§ **Reading text**:
-*-*-

10. The combination regimen of claim 8 or claim 9, wherein the BTK inhibitor is Ibrutinib.

11. The combination regimen of any one of claims 8 to 10, wherein the CXCR4 antagonist is selected from Plerixafor, T140 analogs, BL-8040 (previously BKT140), TN14003, MSX-122, TG-0054, cyclic-pentapeptide-based antagonists, FC122 and FC131, tetrahydroquinolines-based antagonists, AMD070 AMD070 derivatives, indole-based antagonists, FC131, Para-xylyl- enediamine-based compounds, AMD3465, AMD3465 analogues WZ811, MSX122, guanidine- based Antagonists, NB325, quinoline derivatives, NSC56612, KRH-3955, CTCE-9908, POL6326, motixafortide, and mavorixafor.

12. The combination regimen of any one of claims 8 to 11, wherein the CXCR4 antagonist is Plerixafor, motixafortide, or mavorixafor.

13. The combination regimen of any one of claims 8 to 12, further comprising administration of at least one additional anti-cancer agent.

14. The combination regimen of any one of the preceding claims, wherein the cancer is selected from any of B-cell non-Hodgkin lymphoma/leukemia, chronic lymphocytic leukemia (CLL), small lymphocytic lymphoma (SLL), follicular lymphoma (FL), marginal zone lymphoma (MZL), mantle cell lymphoma (MCL), diffuse large B-cell lymphoma (DLBCL) or a T-cell lymphoma such as peripheral T-cell lymphoma and T-prolymphocytic lymphoma.

15. The combination of one of the preceding claims, wherein at least one agent reduces undesirable side effects from administration of said one agent present in said combination of agents.

16. The method of claim 15, wherein said undesired side effect increased occurrence of CIC.

17. The method of claim 8, wherein said agents in the combination act synergistically.

18. The combination regimen of any one of claims 8 to 17, wherein the cancer has CIC tumor cells.

19. A method for treating CIC associated cancer in a subject in need thereof, comprising, a) administering an effective amount of at least one BTK inhibitor and b) administering an effective amount of at least one CXCR4 antagonist, thereby reducing CIC occurrence.

-*-*-

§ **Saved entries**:
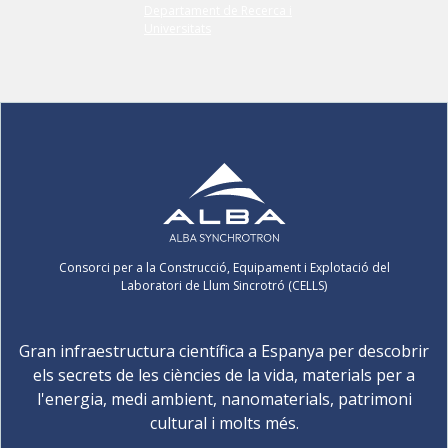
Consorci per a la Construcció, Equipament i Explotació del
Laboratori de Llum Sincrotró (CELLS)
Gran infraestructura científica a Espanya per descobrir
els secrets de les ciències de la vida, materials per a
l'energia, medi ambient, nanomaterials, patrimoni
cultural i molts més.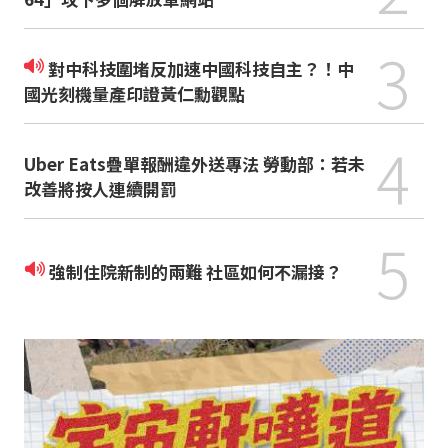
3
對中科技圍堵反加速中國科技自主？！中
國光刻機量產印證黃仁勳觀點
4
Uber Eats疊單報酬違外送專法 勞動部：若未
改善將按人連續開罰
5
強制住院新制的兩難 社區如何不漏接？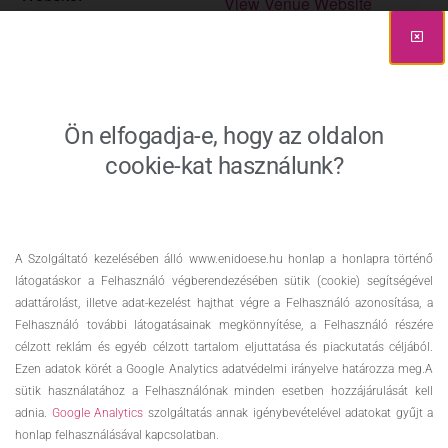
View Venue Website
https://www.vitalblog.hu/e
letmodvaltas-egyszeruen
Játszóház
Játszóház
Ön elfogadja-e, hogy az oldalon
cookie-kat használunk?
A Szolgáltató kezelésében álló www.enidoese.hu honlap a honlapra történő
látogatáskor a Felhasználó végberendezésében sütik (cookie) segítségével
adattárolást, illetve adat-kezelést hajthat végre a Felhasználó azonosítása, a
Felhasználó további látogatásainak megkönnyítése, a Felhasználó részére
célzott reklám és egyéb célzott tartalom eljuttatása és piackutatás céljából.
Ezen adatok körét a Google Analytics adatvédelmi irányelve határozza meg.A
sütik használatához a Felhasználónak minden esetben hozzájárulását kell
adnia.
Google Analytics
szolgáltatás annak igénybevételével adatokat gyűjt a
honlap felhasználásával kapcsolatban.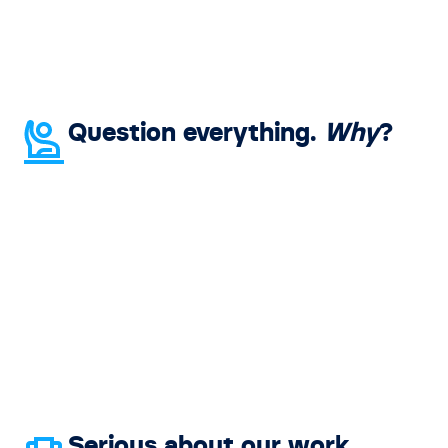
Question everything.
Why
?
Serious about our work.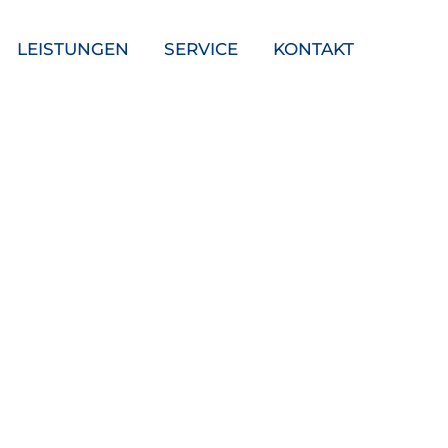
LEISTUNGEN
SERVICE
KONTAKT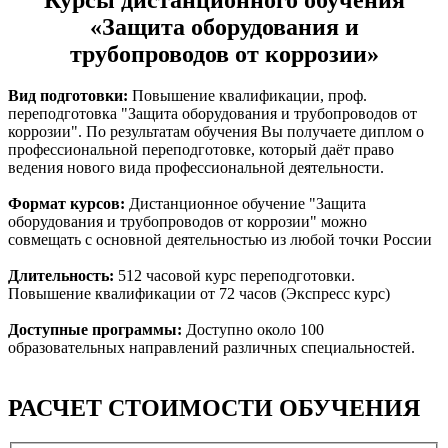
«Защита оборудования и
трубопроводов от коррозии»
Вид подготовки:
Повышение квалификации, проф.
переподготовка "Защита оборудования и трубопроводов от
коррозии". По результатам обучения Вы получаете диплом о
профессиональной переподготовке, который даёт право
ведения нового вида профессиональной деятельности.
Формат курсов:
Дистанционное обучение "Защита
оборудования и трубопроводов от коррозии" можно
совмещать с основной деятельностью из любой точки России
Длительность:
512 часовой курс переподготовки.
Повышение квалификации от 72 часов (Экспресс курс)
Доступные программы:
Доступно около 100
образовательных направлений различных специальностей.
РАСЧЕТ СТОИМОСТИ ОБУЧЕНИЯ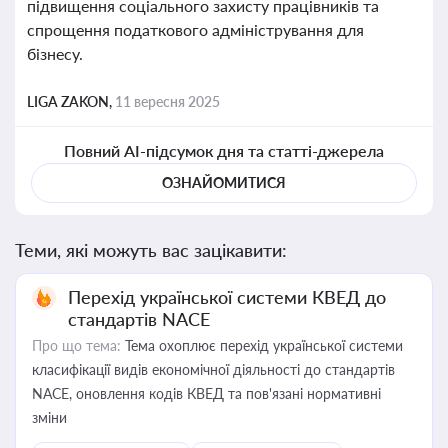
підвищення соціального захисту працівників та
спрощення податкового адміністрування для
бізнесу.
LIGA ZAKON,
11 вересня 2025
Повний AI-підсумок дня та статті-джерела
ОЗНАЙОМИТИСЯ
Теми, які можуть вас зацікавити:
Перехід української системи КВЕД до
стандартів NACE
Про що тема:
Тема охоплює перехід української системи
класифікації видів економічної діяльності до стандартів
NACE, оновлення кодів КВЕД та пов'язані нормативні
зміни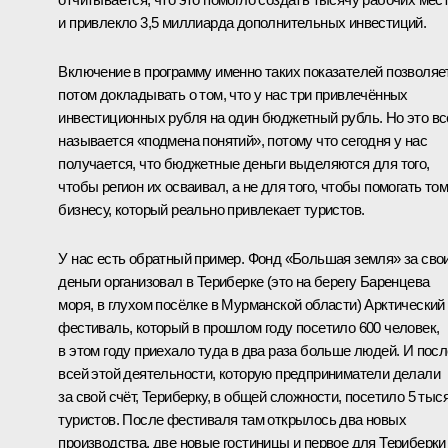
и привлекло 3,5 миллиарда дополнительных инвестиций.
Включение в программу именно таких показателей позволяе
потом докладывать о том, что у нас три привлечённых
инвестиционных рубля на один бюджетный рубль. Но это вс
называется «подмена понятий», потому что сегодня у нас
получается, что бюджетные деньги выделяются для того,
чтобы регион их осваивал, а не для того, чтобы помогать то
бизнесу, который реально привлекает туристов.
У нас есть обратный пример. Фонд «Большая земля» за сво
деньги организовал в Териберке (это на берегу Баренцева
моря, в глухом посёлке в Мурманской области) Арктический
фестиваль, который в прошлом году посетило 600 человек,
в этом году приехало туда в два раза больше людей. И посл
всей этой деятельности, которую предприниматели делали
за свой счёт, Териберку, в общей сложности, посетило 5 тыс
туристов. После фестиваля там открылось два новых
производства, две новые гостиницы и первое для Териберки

-*-*-

§ **Using the information**:
A - In the patent claims, which CXCR4 antagonists does claim 12 name?
B - Write the next part of the patent claims, starting after claim 19.
These entries come from a source separate from the patent claims.

§ **Activity answers**:
A - Plerixafor, motixafortide, or mavorixafor.

B -
20. The method of claim 19, wherein the BTK inhibitor is selected from Ibrutinib, ONO/GS- 4059 (tirabrutinib), AVL-292/CC-292/spebrutinib, BGB-3111 (Zanubrutinib), and ACP- 196/acalabrutinib, M7583, MSC2364447C, BIIB068, ACO0058TA, DTRMWXHS-12, LOXO305 (pirtobrutinib).

21. The method of any one of claims 19 or 20, wherein the BTK inhibitor is Ibrutinib.

22. The method of any one of claims1-21, wherein the CXCR4 antagonist is selected from Plerixafor, T140 analogs, BL-8040 (previously BKT140), TN14003, MSX-122, TG-0054, a cyclic-pentapeptide-based antagonist, FC122, FC131, tetrahydroquinolines-based antagonists, AMD070 AMD070 derivatives, indole-based antagonists, FC131, Para-xylyl-enediamine-based compounds, AMD3465, AMD3465 analogues WZ811, MSX122, guanidine-based antagonists, NB325, quinoline derivatives, NSC56612, KRH-3955, CTCE-9908, POL6326, motixafortide, and mavorixafor.

23. The method of any one of claims 19 to 22, wherein the CXCR4 antagonist is Plerixafor, motixafortide, or mavorixafor.

24. The method of any one of claims 19 to 23, further comprising administrating of at least one additional anti-cancer agent.

25. The method of any one of claims 19-24, wherein at least one agent reduces undesirable side effects from administration of said one agent present in said combination of agents.

26. The method of claim 25, wherein said undesired side effect is increased occurrence of CIC.

27. The method of claim 19, wherein said agents in the combination act synergistically.

28. The method of any one of claims 19 to 27, wherein the cancer is lymphoma, leukemia, or chronic lymphocytic leukemia.

29. The method of any one of claims 19 to 28, wherein the cancer has CIC tumor cells.

30. A method for treating BTK inhibitor resistant cancer in a subject in need thereof, the method comprising administering at least one CXCR4 antagonist.

31. A method for increasing the efficacy of BTK inhibitor in the treatment of cancer, the method comprising co-administering at least one CXCR4 antagonist with said BTK inhibitor.

32. A method for preventing relapse of CLL cancer after treatment with at least one BTK inhibitor, the method comprising co-administering or sequentially administering at least one CXCR4 antagonist with said BTK inhibitor.